= Red Friday =

1925 British government agreement with miners

On Friday 31 July 1925 the British government agreed to the demands of the Miners Federation of Great Britain to provide a subsidy to the mining industry to maintain miners' wages. The Daily Herald called this day Red Friday; a union defeat four years earlier had been called "Black Friday". The 1926 General Strike followed nine months later.

==Background==
There had been a long history of labour unrest in the British coal mining industry. A triple alliance had been formed in 1914 of the Miners Federation, the Transport and General Workers Union and the National Union of Railwaymen, for mutual support in trade disputes, but had been unable to undertake united action due to World War I. In 1916, at the height of World War I, Lloyd George's government had taken control of the industry, but with inflation the purchasing power of miners' wages had fallen.

After the war government control was relaxed, and the triple alliance was revived. In 1919, as a conciliatory measure, the government appointed a royal commission to investigate the industry under Mr Justice Sankey, which recommended the nationalisation of mining royalties but did not explain how this would be achieved. The government, citing the lack of unanimity of the commission, declined to implement its report. The government responded to a strike by the Yorkshire miners in July 1919 by planning measures to maintain the mines during the strike.

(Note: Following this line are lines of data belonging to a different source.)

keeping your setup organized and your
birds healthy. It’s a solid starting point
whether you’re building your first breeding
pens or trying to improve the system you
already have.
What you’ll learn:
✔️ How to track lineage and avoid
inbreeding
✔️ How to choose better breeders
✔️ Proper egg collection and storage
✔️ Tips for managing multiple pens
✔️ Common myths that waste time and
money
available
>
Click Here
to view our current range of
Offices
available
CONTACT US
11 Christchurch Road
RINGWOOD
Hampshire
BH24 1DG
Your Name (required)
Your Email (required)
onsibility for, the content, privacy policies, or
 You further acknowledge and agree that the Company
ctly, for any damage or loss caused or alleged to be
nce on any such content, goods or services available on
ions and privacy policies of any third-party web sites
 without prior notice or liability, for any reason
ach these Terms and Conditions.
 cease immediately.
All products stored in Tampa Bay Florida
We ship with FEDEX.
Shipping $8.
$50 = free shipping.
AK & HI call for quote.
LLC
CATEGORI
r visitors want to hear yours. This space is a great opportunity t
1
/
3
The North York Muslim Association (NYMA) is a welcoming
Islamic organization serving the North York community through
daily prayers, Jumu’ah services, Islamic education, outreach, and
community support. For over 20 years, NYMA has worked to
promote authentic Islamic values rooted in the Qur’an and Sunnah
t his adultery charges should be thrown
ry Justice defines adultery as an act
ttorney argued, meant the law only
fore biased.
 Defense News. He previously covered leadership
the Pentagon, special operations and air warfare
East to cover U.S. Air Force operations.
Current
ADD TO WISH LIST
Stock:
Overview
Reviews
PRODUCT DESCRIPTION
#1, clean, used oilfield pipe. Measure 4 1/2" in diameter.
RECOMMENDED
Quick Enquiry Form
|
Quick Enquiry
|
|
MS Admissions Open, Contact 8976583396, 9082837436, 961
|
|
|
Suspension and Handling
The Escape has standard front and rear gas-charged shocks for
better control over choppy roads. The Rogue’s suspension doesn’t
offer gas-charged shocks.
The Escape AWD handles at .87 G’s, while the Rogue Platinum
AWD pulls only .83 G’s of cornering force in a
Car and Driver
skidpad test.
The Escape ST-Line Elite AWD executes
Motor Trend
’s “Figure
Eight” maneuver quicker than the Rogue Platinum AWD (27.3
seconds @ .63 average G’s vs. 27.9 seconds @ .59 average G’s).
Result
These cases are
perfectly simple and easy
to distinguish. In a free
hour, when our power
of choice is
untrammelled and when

In April 1921 the miners went on strike, seeking equalisation of wages between coalfields, but the unity of the triple alliance collapsed, leaving the miners to fight on until hunger drove them back to work on Black Friday, leaving the employers (who had come together in the Mining Association) in control. There was a small concession to the miners of a temporary subsidy of £10M, but their average pay fell by 30% during 1921.

==Red Friday==
In April 1925 Britain returned to the gold standard. This was effectively a revaluation of sterling, and led to deflation in the British economy over the following years. This made it difficult for the coal owners to export coal profitably in the face of resurgent German exports. On 30 June the Mining Association gave notice to terminate the 1924 wage agreement, after which wages would be cut (with no national minimum) and hours increased. Negotiations took place, but it was soon apparent that, without a subsidy, a strike or lock-out was inevitable. The miners had secured an agreement from the railwaymen that they would not handle coal. This was likely to result in the railway companies sacking those who refused, leading to a railway strike.

The government reviewed emergency arrangements and Prime Minister Baldwin concluded, "We were not ready". In consequence the government backed down, and negotiated a subsidy for the coal industry to last nine months to enable the employers to maintain wages and conditions. This cost £23M. It seems that an emergency plan existed on paper, but would require the recruitment of many volunteers to implement it, and the staff did not exist.

==Reaction==
The subsidy could only be a temporary measure. The government immediately put in hand measures to be implemented in the event of a general strike, which seemed inevitable when the subsidy ended.